Eventually, after several days, he made his request directly to Chaplin’s wife, Oona, the daughter of the American playwright, Eugene O’Neill.
And although he was initially rebuffed, he stuck at it, purchasing a copy of the great man’s autobiography and asking Chaplin if he would sign it.
He did…and then a moment of serendipity happened.
As Mr Webster said: “He remembered the old Tivoli when I mentioned it.
“And he talked about Stan Laurel.
“So I asked him: ‘How would you like to see it again on your way through Aberdeen today?’
”’Yes, I would quite like that,’ he replied. ‘Just speak to the chauffeur’.
”When we arrived in Guild Street on a fine summer day, there were few people to be seen. But within minutes, word got round that Charlie Chaplin was here – and they seemed to appear in droves from nowhere.
“At first, they were not sure it was really him. But he patted children on the head and soon they were convinced, queuing up as he signed their pieces of paper.
”The crowd was still growing to the point that we finally had to usher the frail old man into his limousine and wave him off. But I shook his hand before he left and the experience taught me once again of the power of perseverance.”
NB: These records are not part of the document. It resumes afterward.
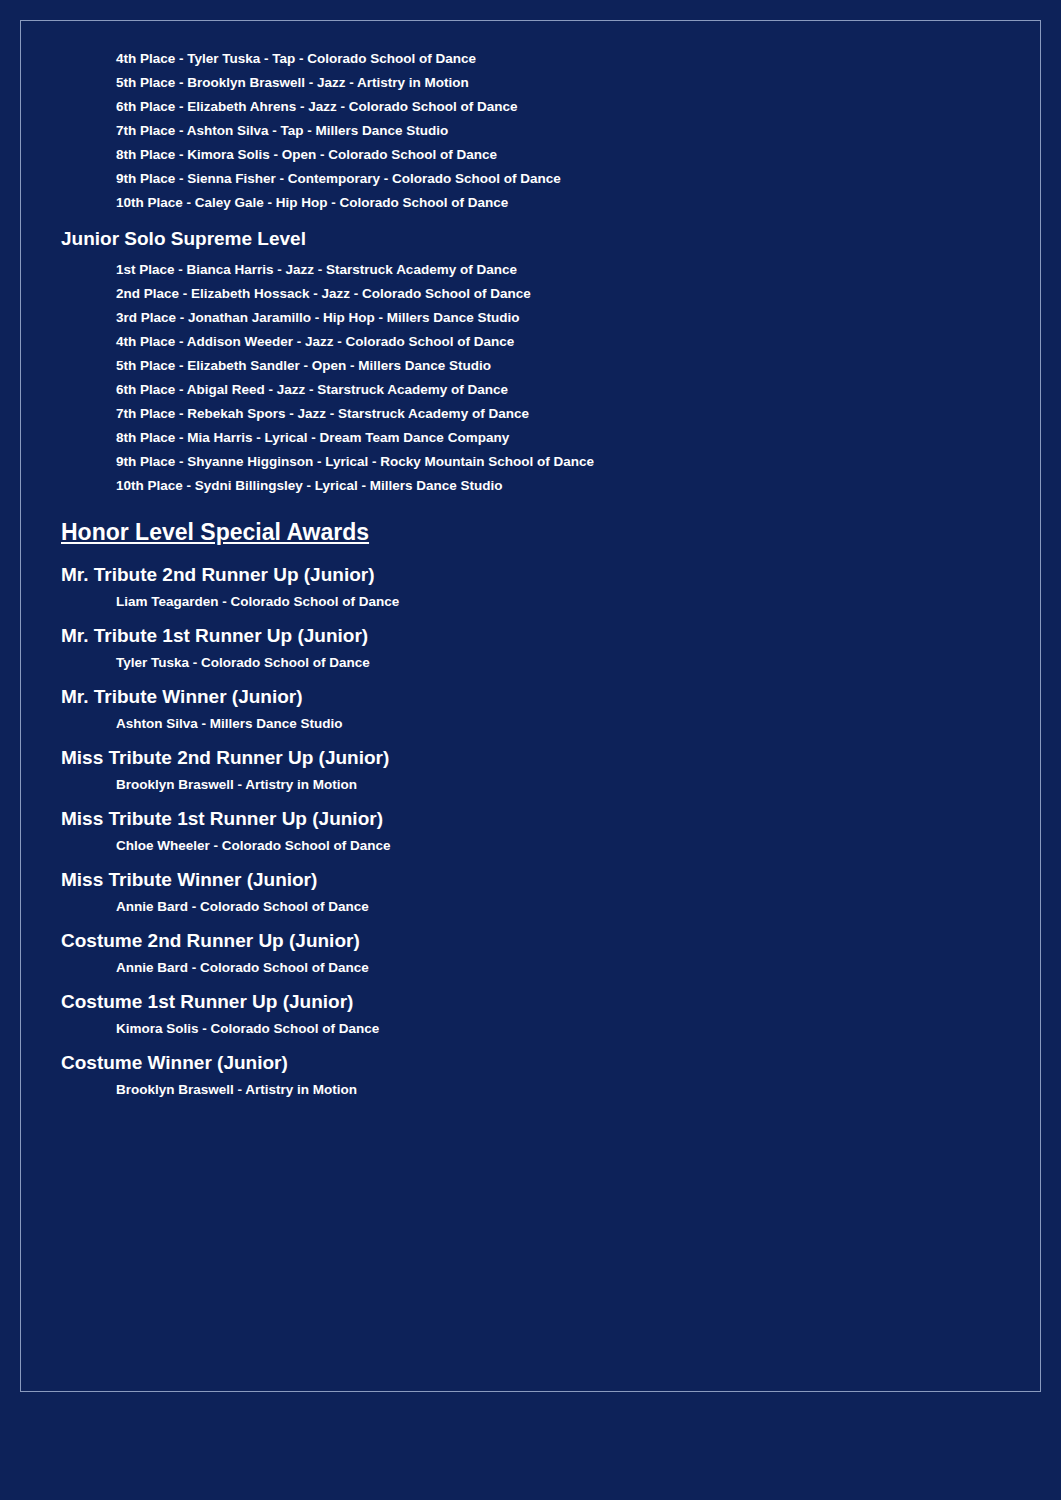4th Place - Tyler Tuska - Tap - Colorado School of Dance
5th Place - Brooklyn Braswell - Jazz - Artistry in Motion
6th Place - Elizabeth Ahrens - Jazz - Colorado School of Dance
7th Place - Ashton Silva - Tap - Millers Dance Studio
8th Place - Kimora Solis - Open - Colorado School of Dance
9th Place - Sienna Fisher - Contemporary - Colorado School of Dance
10th Place - Caley Gale - Hip Hop - Colorado School of Dance
Junior Solo Supreme Level
1st Place - Bianca Harris - Jazz - Starstruck Academy of Dance
2nd Place - Elizabeth Hossack - Jazz - Colorado School of Dance
3rd Place - Jonathan Jaramillo - Hip Hop - Millers Dance Studio
4th Place - Addison Weeder - Jazz - Colorado School of Dance
5th Place - Elizabeth Sandler - Open - Millers Dance Studio
6th Place - Abigal Reed - Jazz - Starstruck Academy of Dance
7th Place - Rebekah Spors - Jazz - Starstruck Academy of Dance
8th Place - Mia Harris - Lyrical - Dream Team Dance Company
9th Place - Shyanne Higginson - Lyrical - Rocky Mountain School of Dance
10th Place - Sydni Billingsley - Lyrical - Millers Dance Studio
Honor Level Special Awards
Mr. Tribute 2nd Runner Up (Junior)
Liam Teagarden - Colorado School of Dance
Mr. Tribute 1st Runner Up (Junior)
Tyler Tuska - Colorado School of Dance
Mr. Tribute Winner (Junior)
Ashton Silva - Millers Dance Studio
Miss Tribute 2nd Runner Up (Junior)
Brooklyn Braswell - Artistry in Motion
Miss Tribute 1st Runner Up (Junior)
Chloe Wheeler - Colorado School of Dance
Miss Tribute Winner (Junior)
Annie Bard - Colorado School of Dance
Costume 2nd Runner Up (Junior)
Annie Bard - Colorado School of Dance
Costume 1st Runner Up (Junior)
Kimora Solis - Colorado School of Dance
Costume Winner (Junior)
Brooklyn Braswell - Artistry in Motion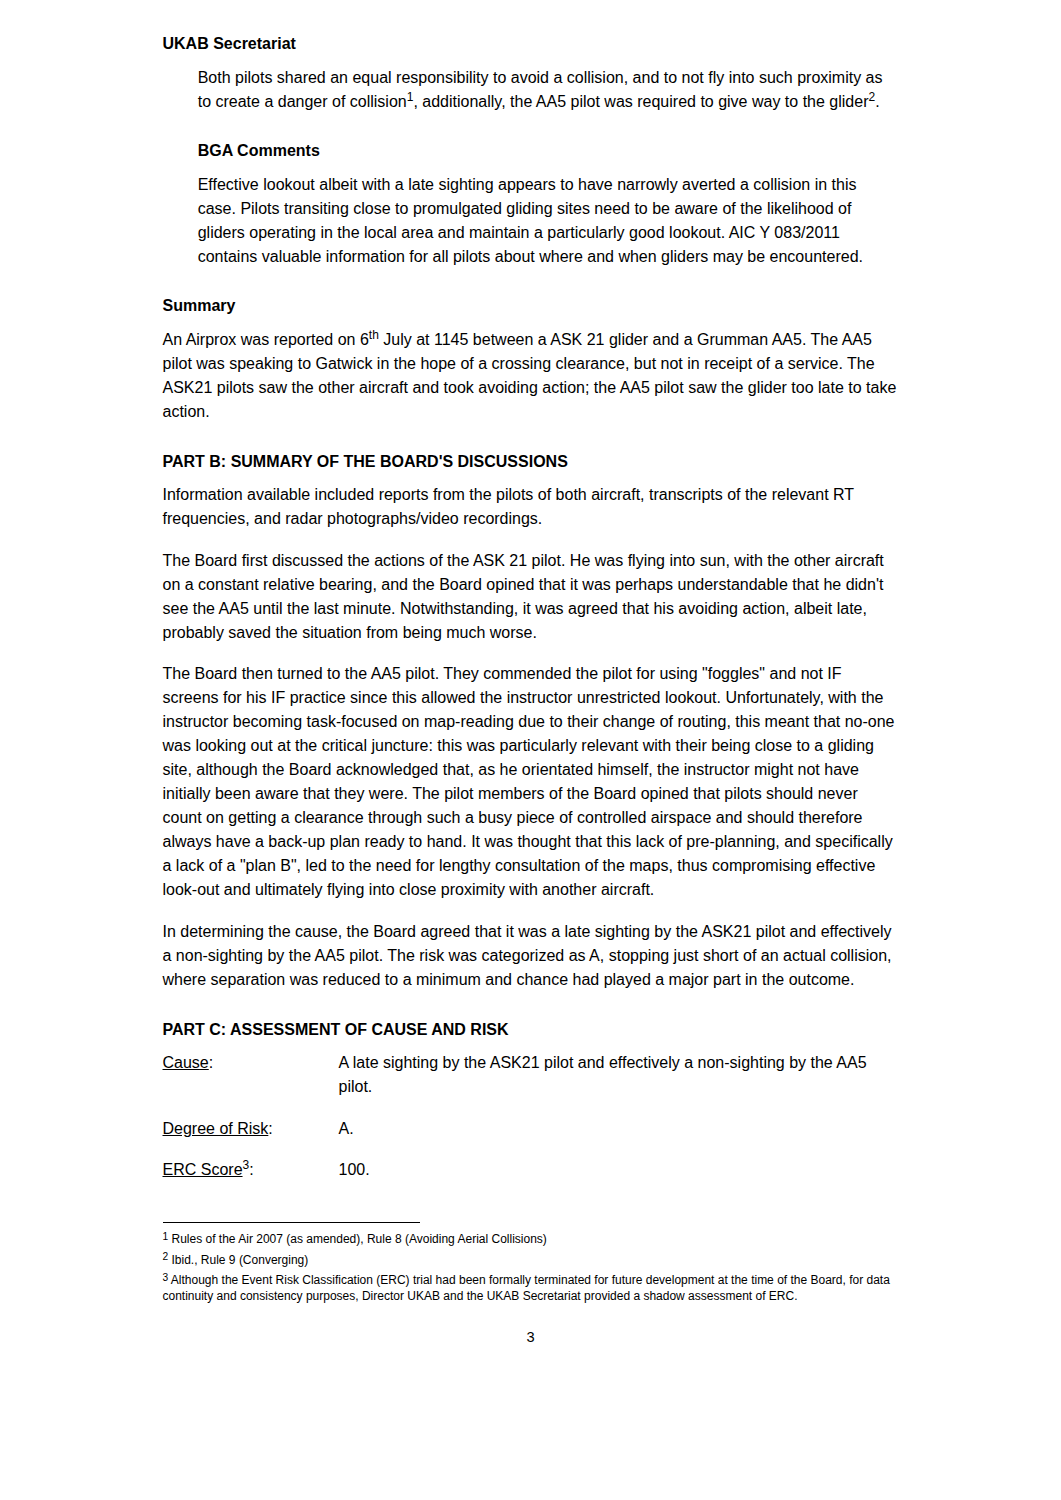UKAB Secretariat
Both pilots shared an equal responsibility to avoid a collision, and to not fly into such proximity as to create a danger of collision1, additionally, the AA5 pilot was required to give way to the glider2.
BGA Comments
Effective lookout albeit with a late sighting appears to have narrowly averted a collision in this case. Pilots transiting close to promulgated gliding sites need to be aware of the likelihood of gliders operating in the local area and maintain a particularly good lookout. AIC Y 083/2011 contains valuable information for all pilots about where and when gliders may be encountered.
Summary
An Airprox was reported on 6th July at 1145 between a ASK 21 glider and a Grumman AA5. The AA5 pilot was speaking to Gatwick in the hope of a crossing clearance, but not in receipt of a service. The ASK21 pilots saw the other aircraft and took avoiding action; the AA5 pilot saw the glider too late to take action.
PART B: SUMMARY OF THE BOARD'S DISCUSSIONS
Information available included reports from the pilots of both aircraft, transcripts of the relevant RT frequencies, and radar photographs/video recordings.
The Board first discussed the actions of the ASK 21 pilot. He was flying into sun, with the other aircraft on a constant relative bearing, and the Board opined that it was perhaps understandable that he didn't see the AA5 until the last minute. Notwithstanding, it was agreed that his avoiding action, albeit late, probably saved the situation from being much worse.
The Board then turned to the AA5 pilot. They commended the pilot for using "foggles" and not IF screens for his IF practice since this allowed the instructor unrestricted lookout. Unfortunately, with the instructor becoming task-focused on map-reading due to their change of routing, this meant that no-one was looking out at the critical juncture: this was particularly relevant with their being close to a gliding site, although the Board acknowledged that, as he orientated himself, the instructor might not have initially been aware that they were. The pilot members of the Board opined that pilots should never count on getting a clearance through such a busy piece of controlled airspace and should therefore always have a back-up plan ready to hand. It was thought that this lack of pre-planning, and specifically a lack of a "plan B", led to the need for lengthy consultation of the maps, thus compromising effective look-out and ultimately flying into close proximity with another aircraft.
In determining the cause, the Board agreed that it was a late sighting by the ASK21 pilot and effectively a non-sighting by the AA5 pilot. The risk was categorized as A, stopping just short of an actual collision, where separation was reduced to a minimum and chance had played a major part in the outcome.
PART C: ASSESSMENT OF CAUSE AND RISK
Cause:
A late sighting by the ASK21 pilot and effectively a non-sighting by the AA5 pilot.
Degree of Risk:
A.
ERC Score3:
100.
1 Rules of the Air 2007 (as amended), Rule 8 (Avoiding Aerial Collisions)
2 Ibid., Rule 9 (Converging)
3 Although the Event Risk Classification (ERC) trial had been formally terminated for future development at the time of the Board, for data continuity and consistency purposes, Director UKAB and the UKAB Secretariat provided a shadow assessment of ERC.
3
The Tivoli in the 21st century
Mr Hendry is convinced that the Tivoli should be ranked alongside Aberdeen FC as one of the city’s great institutions.
But he and his colleagues haven’t been content to merely rest on their Stan Laurels.
The venue has recently staged Hogmanay events which have been beamed across the world from Europe to the US and Australia and the Middle East.
The Tivoli also benefited from almost £20,000 last summer, following a performance by acting legend Sir Ian McKellen.
The star, known for the Lord of the Rings and X-Men films, was performing at 80 theatres across the UK to mark his 80th birthday, with money from tickets sales being pumped back into the local communities.
But, in common with other arts and entertainment organisations, the theatre has been forced to respond to the ongoing consequences of the Covid-19 outbreak.
We are so close to hitting our target 🙏 A massive thank you to everyone that has donated to our JustGiving page. https://t.co/WVm90IJ1Dn
We would also like to thank everyone that donated their ticket money back to the Tivoli 🎭🙏
We are so grateful for all the support 🙏🎭❤️
— The Tivoli Theatre (@TivoliAberdeen) April 28, 2020
It has launched a crowdfunding campaign to help keep the lights on when the social distancing restrictions are lifted at some stage in the future.
A spokeswomen said: “We are all desperate to see the Tivoli theatre open again and we are working tirelessly rescheduling all the fantastic shows we have had to postpone.
“All our regular theatre-goers will have seen the front of house team at the front doors at the end of the shows with our collection buckets. All the funds raised goes directly back into supporting the theatre. While we are closed we would love if you are in a position to donate £1 to our virtual collection buckets.
“We appreciate that these are really difficult and worrying times for everyone. But we look forward to seeing you all back soon.”